Pendant tout le troisième siècle, les clercs mariés restent nombreux, sans doute la majorité ; il en apparaît un certain nombre à travers la correspondance de saint Cyprien, et beaucoup moins de clercs adonnés à la continence, hormis peut-être le pape Corneille. Cependant la cote du mariage ne cesse de baisser dans les milieux ascétiques ; pour Arnobe, le commerce sexuel est une saleté, foeditas [11]. Comme l’écrit le P. Gryson, « Etant donné ce climat, on n’est guère surpris en lisant le fameux canon 33 du concile d’Elvire, et on peut se dire que tôt ou tard, pareille loi devait apparaître quelque part » [12] : « Il a paru bon d’interdire complètement aux évêques, aux prêtres et aux diacres, vel omnibus clericis positis in ministerio, d’avoir des relations avec leurs épouses et d’engendrer des enfants. Quiconque l’aura fait sera déchu de sa dignité de clerc. » [13] La difficulté du texte réside dans l’incise vel omnibus positis in ministerio. La conjonction vel est sans doute à entendre dans un sens explicatif : non pas « évêques, prêtres et diacres, ou les autres clercs dans le ministère » - la loi de continence ne s’est jamais étendue aux clercs mineurs. Il faut donc comprendre « évêques, prêtres et diacres, c’est-à-dire les clercs constitués dans le ministère ». C’est parce qu’ils sont « constitués dans le ministère » qu’évêques, prêtres et diacres doivent garder la continence ; il ne s’agit pas de disponibilité, mais de pureté cultuelle, in ministerio positi : lorsqu’ils sont dans l’exercice de leurs fonctions.

 

[5] Communication de Benoît Gain, Université de Grenoble. La continence des clercs, ascétisme ou pureté rituelle ? Nous complétons par l’ouvrage classique de R. Gryson, Les origines du célibat ecclésiastique, Ed. Duculot, 1970.

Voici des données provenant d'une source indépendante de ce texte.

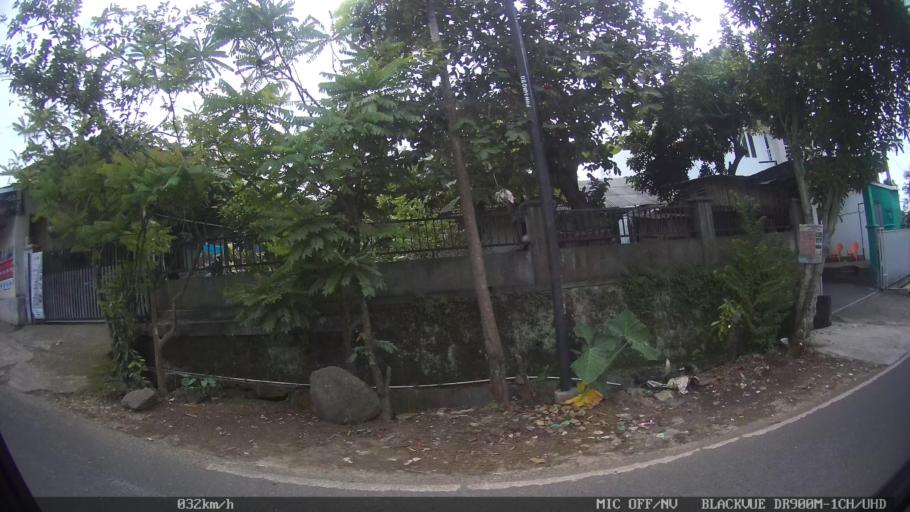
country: ID
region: Lampung
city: Bandarlampung
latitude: -5.4416
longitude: 105.2398
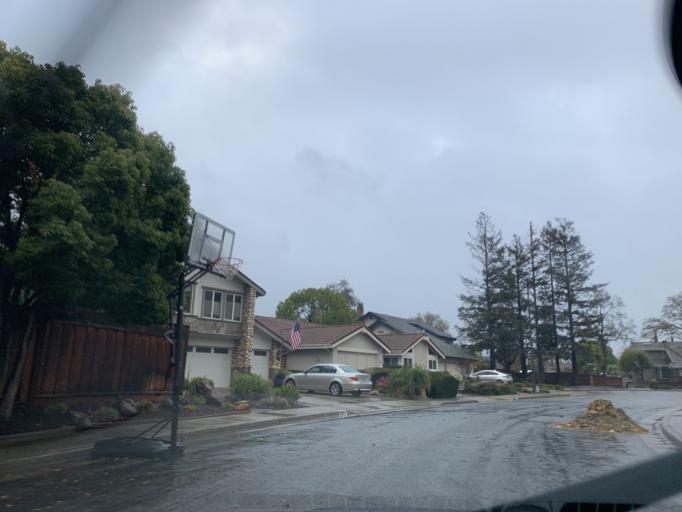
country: US
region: California
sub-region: Santa Clara County
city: Cambrian Park
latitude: 37.2574
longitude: -121.9443
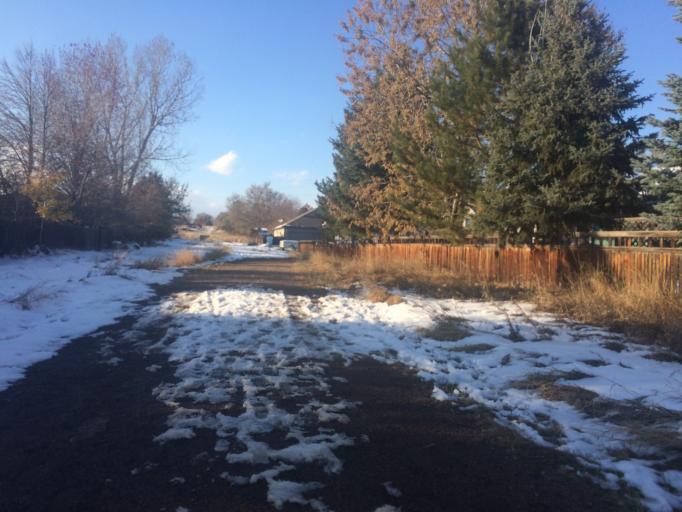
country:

[6] cf. Gryson, op. cit.,p.5

[7] id. p. 13

[8] id. p. 17

[9] « Quanti igitur et quantae in eclesiasticis ordinibus de continentia censentur ! » Exhortation à la chasteté, 13, 4.

[10] cf. Gryson, p.31

[11] foeditas ista coeundi. Arnobe l’Ancien, Contre les nations, 4, 19.

[12] Op. cit., 39

[13] Placuit in totum prohibere episcopis, presbyteris et diaconibus, vel omnibus clericis positis in ministerio, abstinere se a coniugibus suis et non generare filios. Quicumque vero fecerit, ab honore clericatus exterminetur.Le concile d’Elvire s’est réuni aux alentours de l’an 300.